• [Exercise instructions]:
(a) Copy out the part of the thread between "thanks for sharing" and "custom dataset. thanks.", inclusive.
(b) Decide whether each statement agrees with the thread. Answer yes or no for each, and quote the words from the thread that settle it. (i) The person asked about CustomDataset confirms using a custom dataset. (ii) The traceback passes through line 171 of mmdet/apis/train.py. (iii) The person preparing a PR says a custom dataset is usually of type list.

Top of Text under study

Thanks for lookin into the fix.

thanks for sharing the trace, @fboylu. Are you using CustomDataset as well?

I am trying to submit a PR for this and have a question for
@hellock : could you share the use-case for dataset as None use case here. If we are using custom dataset, it is usually of type tuple.

Yes, I am using custom dataset. thanks.

@domarps where is your PR for this fix? I would like to take a look, thank you.

same issue using CustomDataset:

Traceback (most recent call last):
File "./tools/train.py", line 94, in
main()
File "./tools/train.py", line 90, in main
logger=logger)
File "/home/lzhang/PycharmProjects/mmdetection/mmdet/apis/train.py", line 59, in train_detector
_dist_train(model, dataset, cfg, validate=validate)
File "/home/lzhang/PycharmProjects/mmdetection/mmdet/apis/train.py", line 171, in _dist_train
runner.run(data_loaders, cfg.workflow, cfg.total_epochs)

Bottom of Text under study
Top of Collected data

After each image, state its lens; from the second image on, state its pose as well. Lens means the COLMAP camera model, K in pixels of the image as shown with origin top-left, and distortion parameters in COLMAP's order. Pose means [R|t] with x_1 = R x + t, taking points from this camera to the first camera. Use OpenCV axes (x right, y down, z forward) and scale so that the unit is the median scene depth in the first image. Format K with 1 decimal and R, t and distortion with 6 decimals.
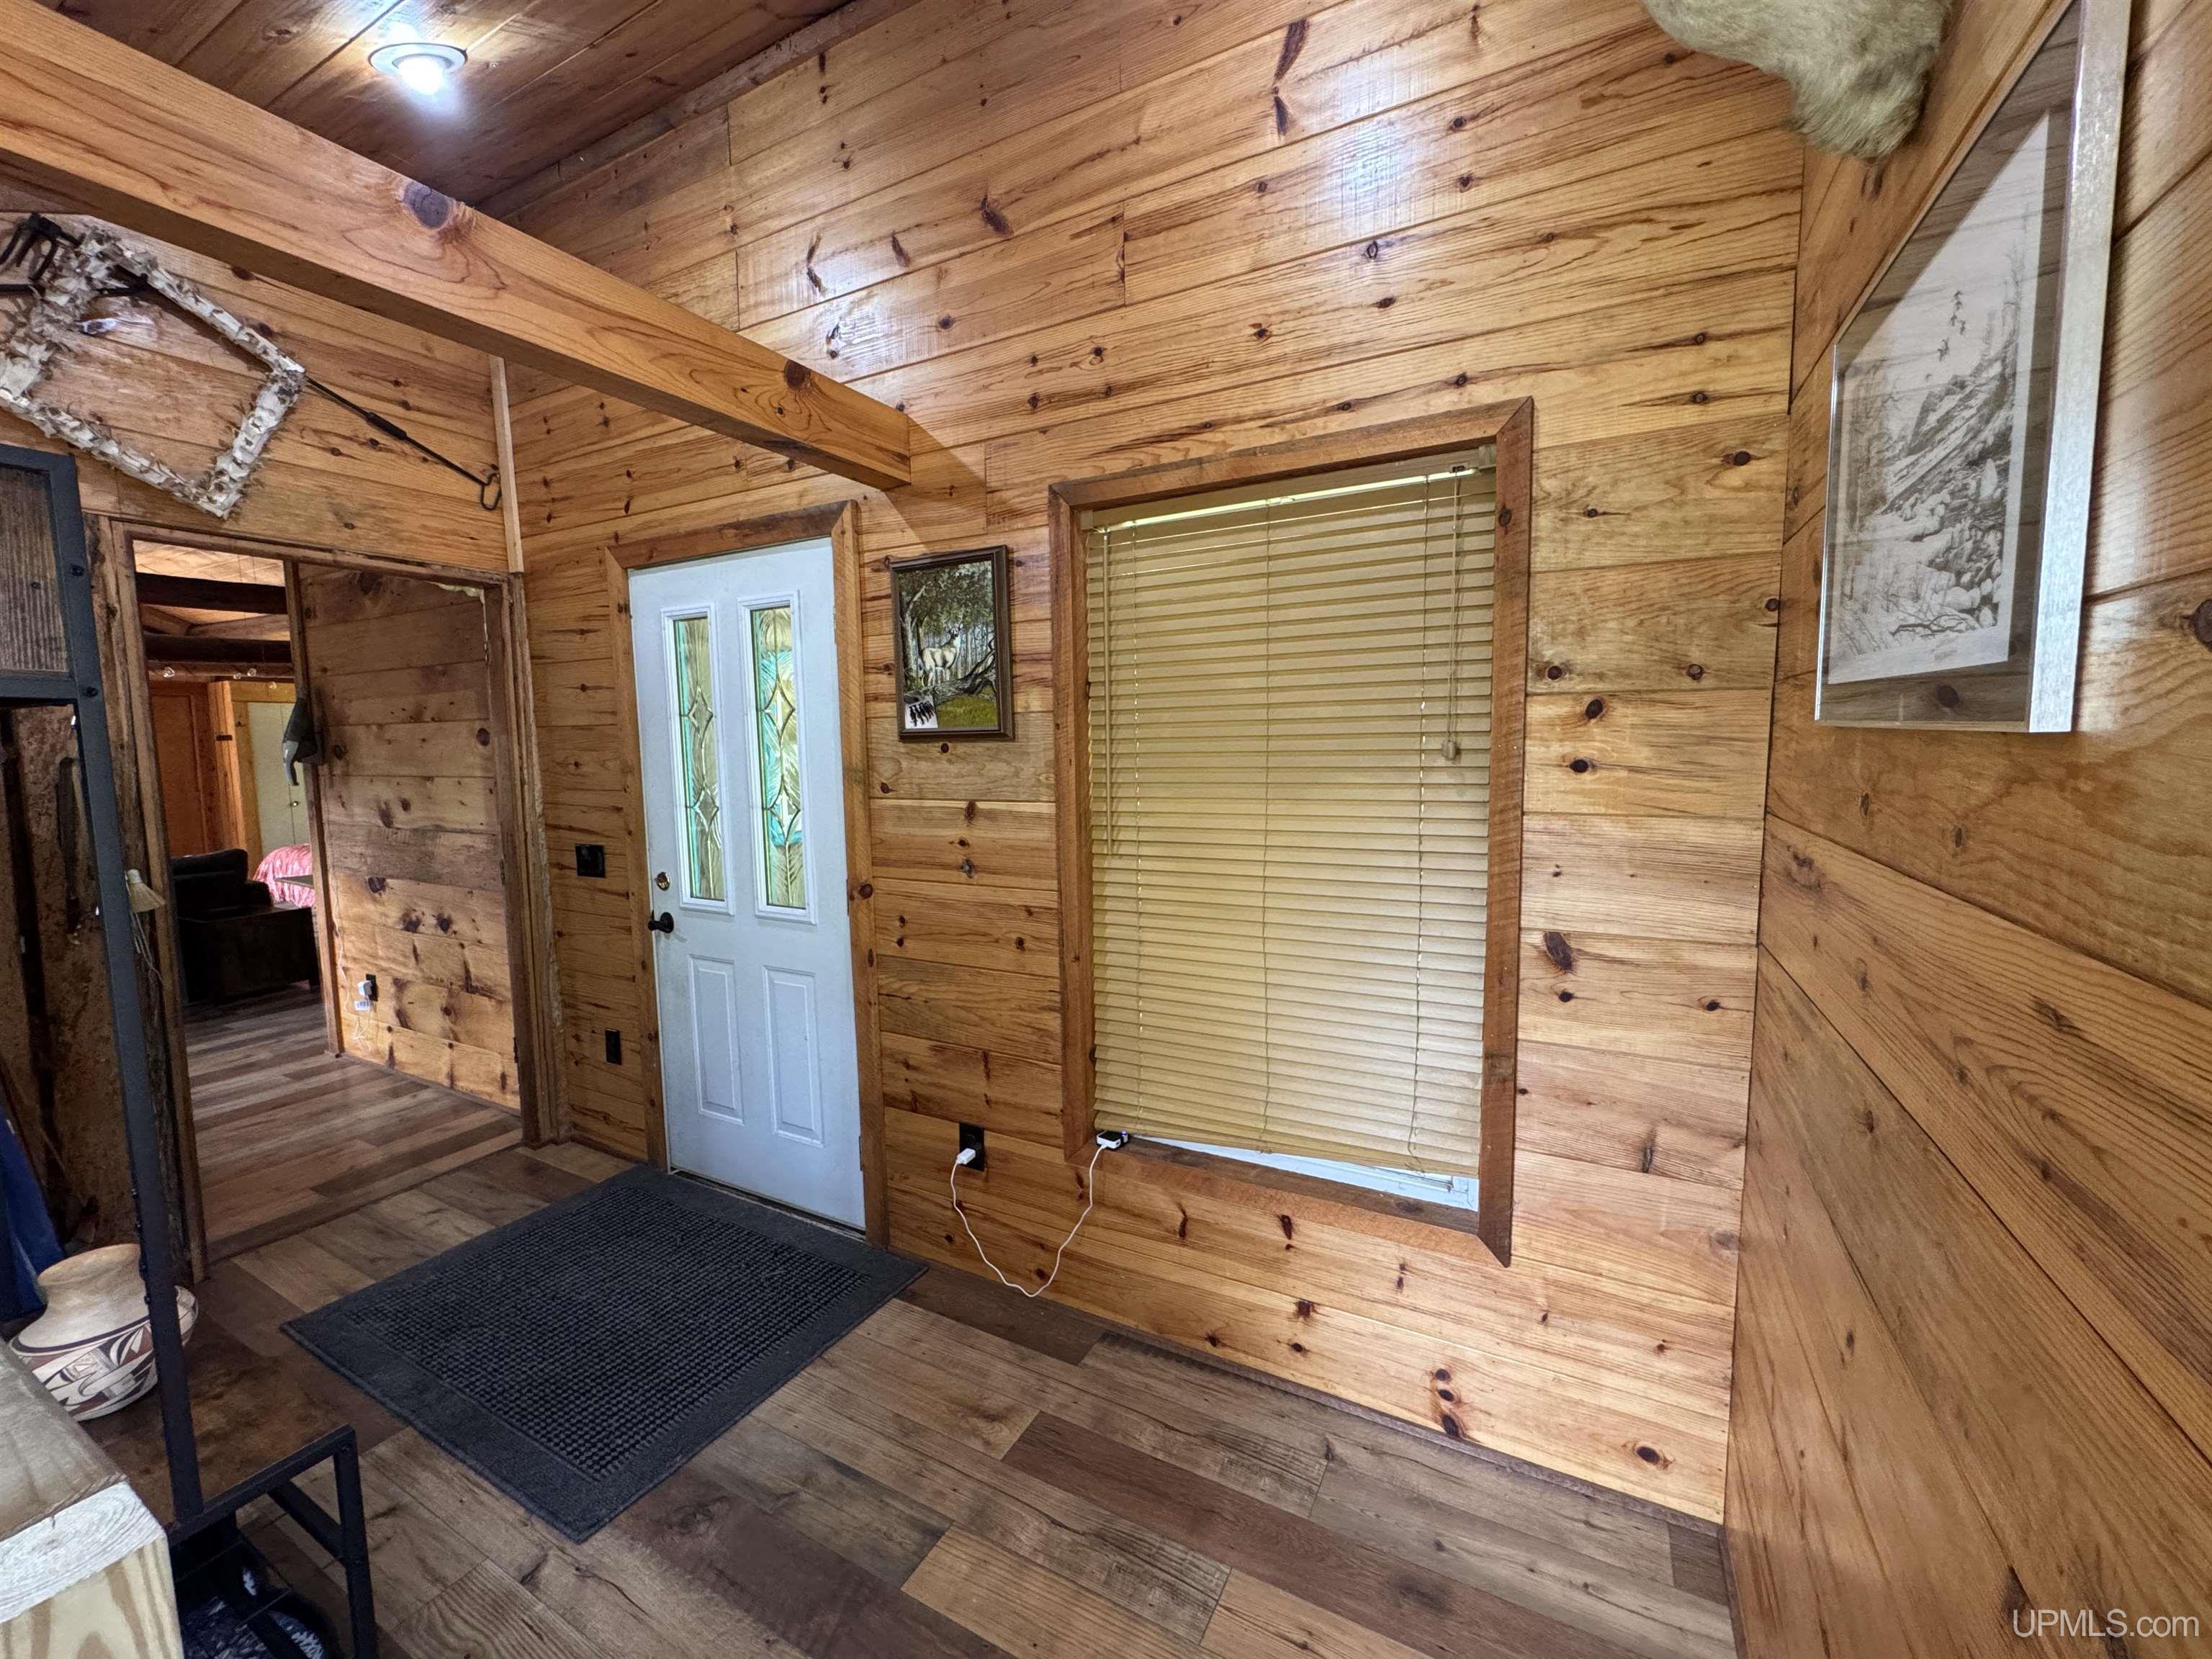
lens RADIAL K [[891.2, 0, 1103.4], [0, 891.2, 820.6], [0, 0, 1]] dist [-0.002058, -0.000394]
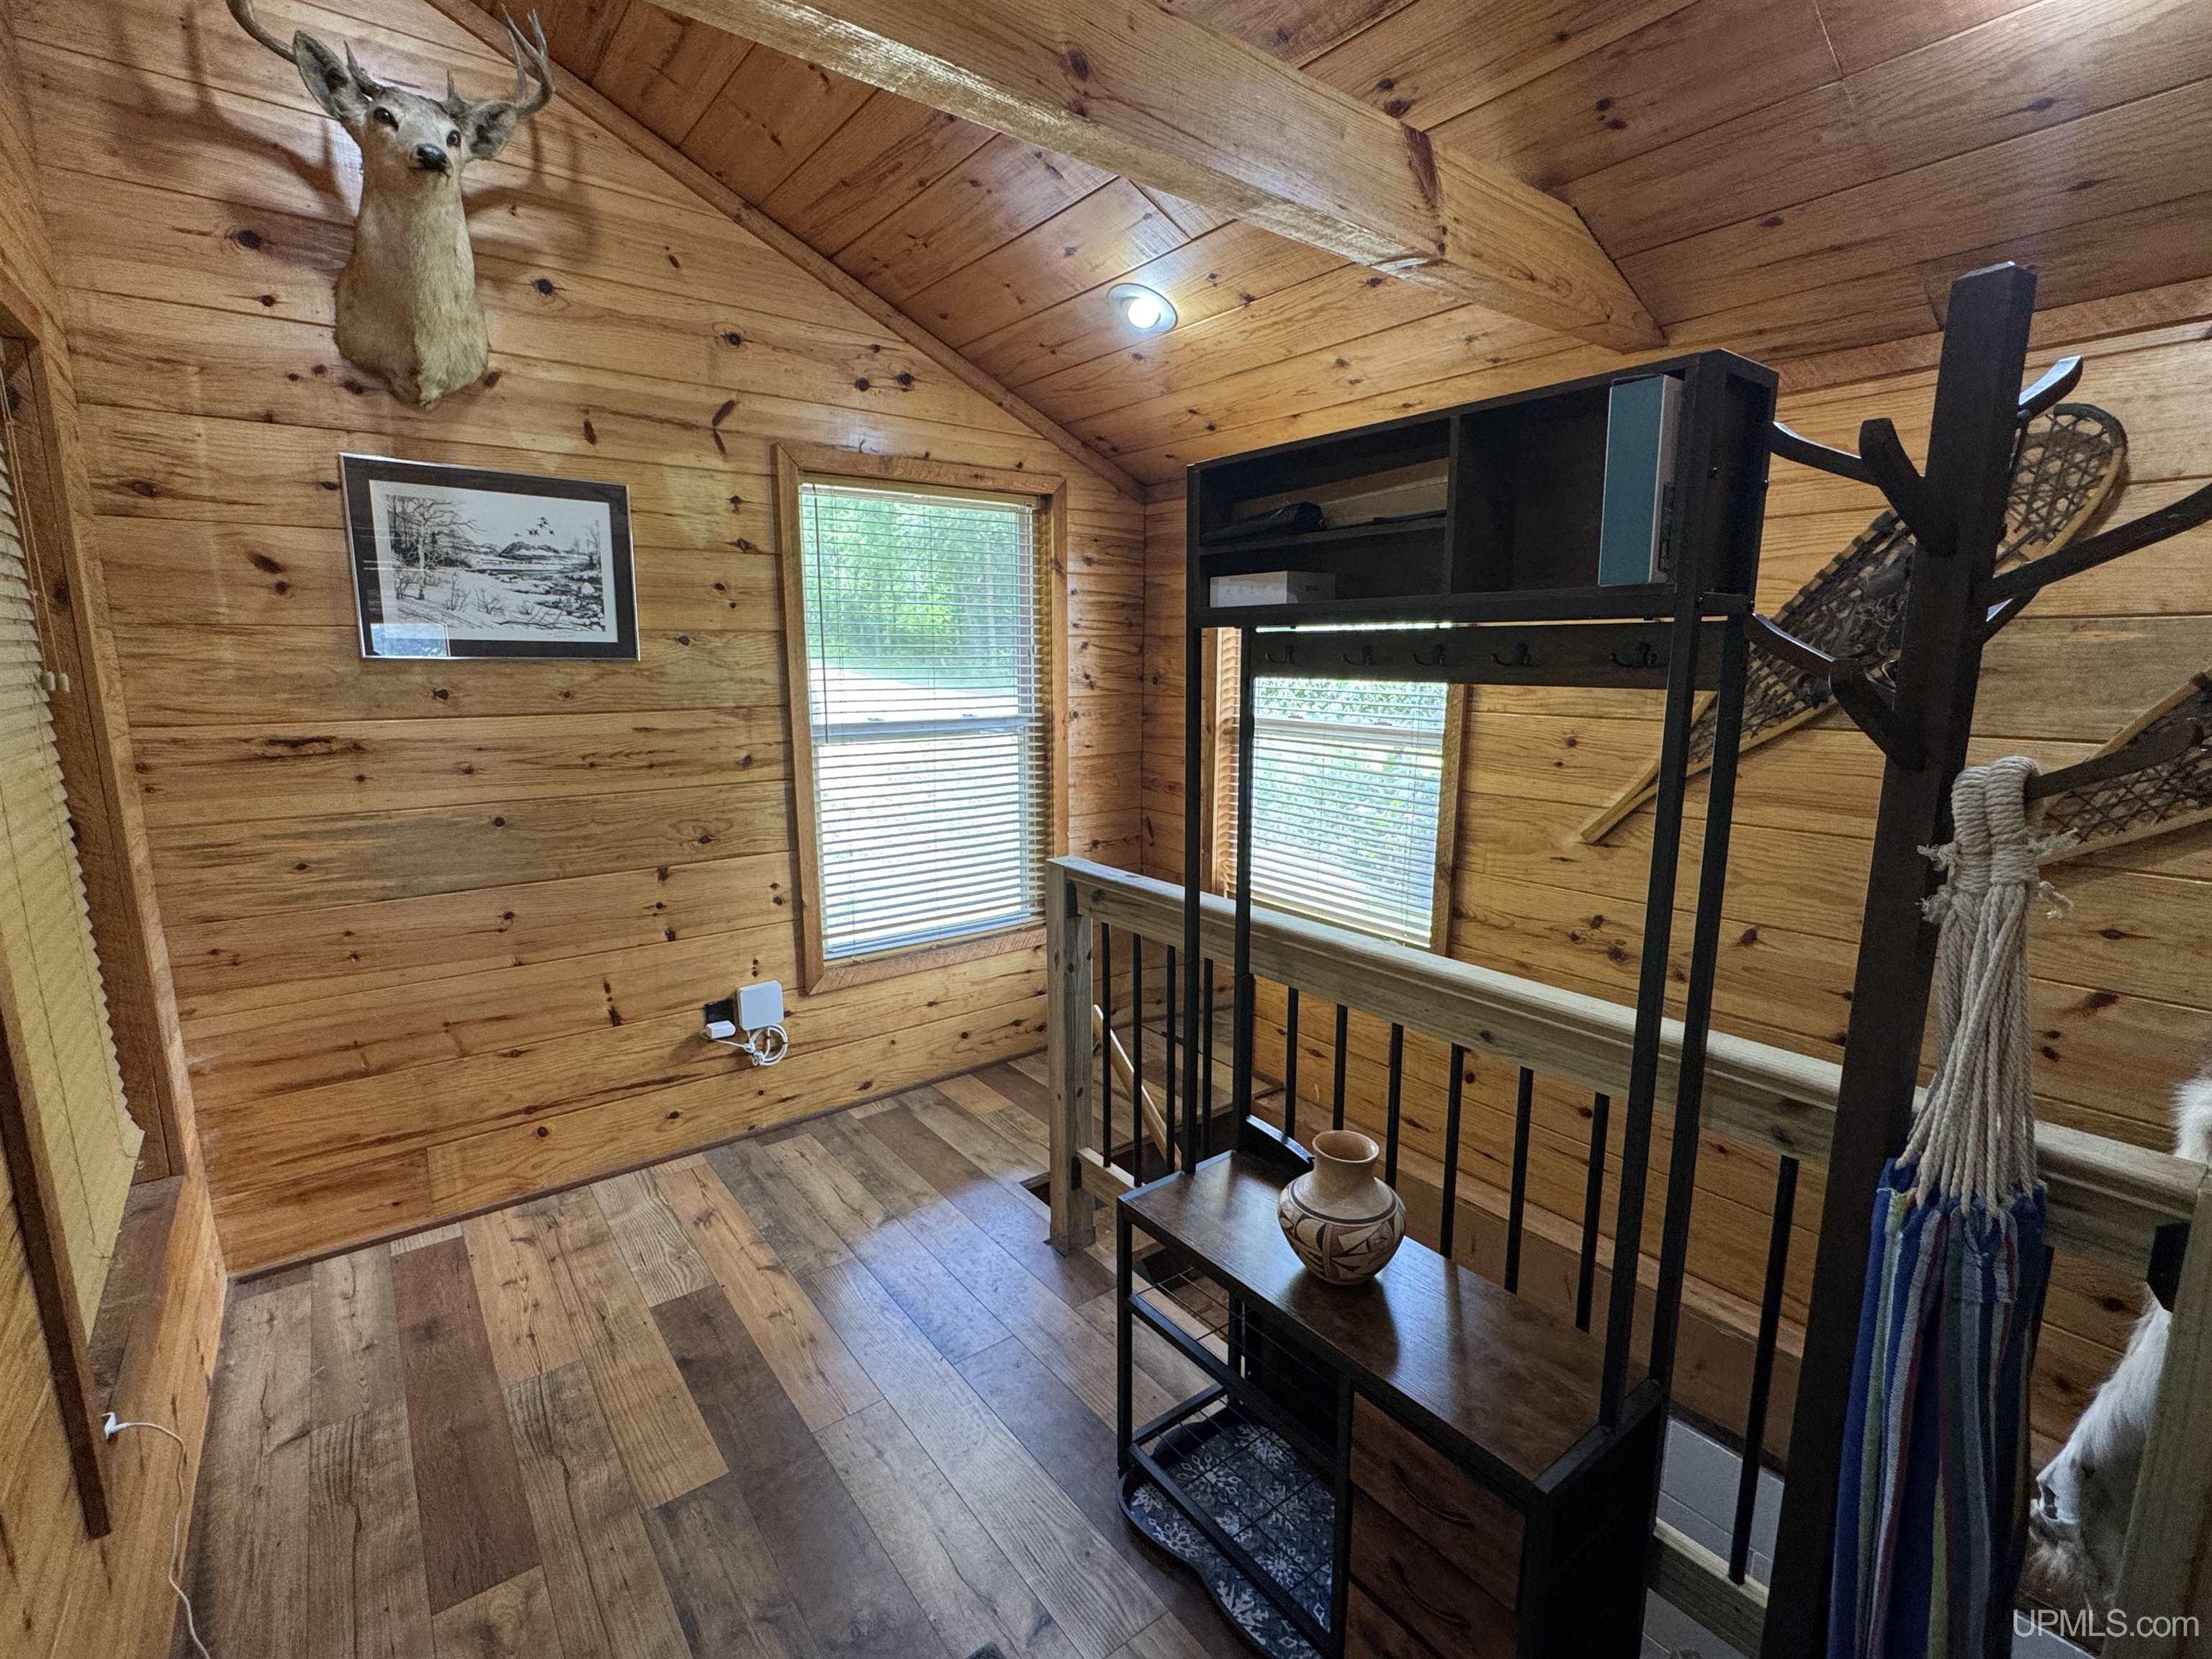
lens RADIAL K [[1016.2, 0, 1112.0], [0, 1016.2, 833.6], [0, 0, 1]] dist [0.001495, 0.000076]
pose [[-0.916488, -0.057220, 0.395949, -0.923038], [0.051084, 0.964879, 0.257679, -0.135552], [-0.396787, 0.256387, -0.881377, 1.443189]]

Bottom of Collected data

• [Results]:
(a)
thanks for sharing the trace, @fboylu. Are you using CustomDataset as well?

I am trying to submit a PR for this and have a question for
@hellock : could you share the use-case for dataset as None use case here. If we are using custom dataset, it is usually of type tuple.

Yes, I am using custom dataset. thanks.

(b)
(i) Yes: "Yes, I am using custom dataset."
(ii) Yes: "line 171, in _dist_train"
(iii) No: "If we are using custom dataset, it is usually of type tuple."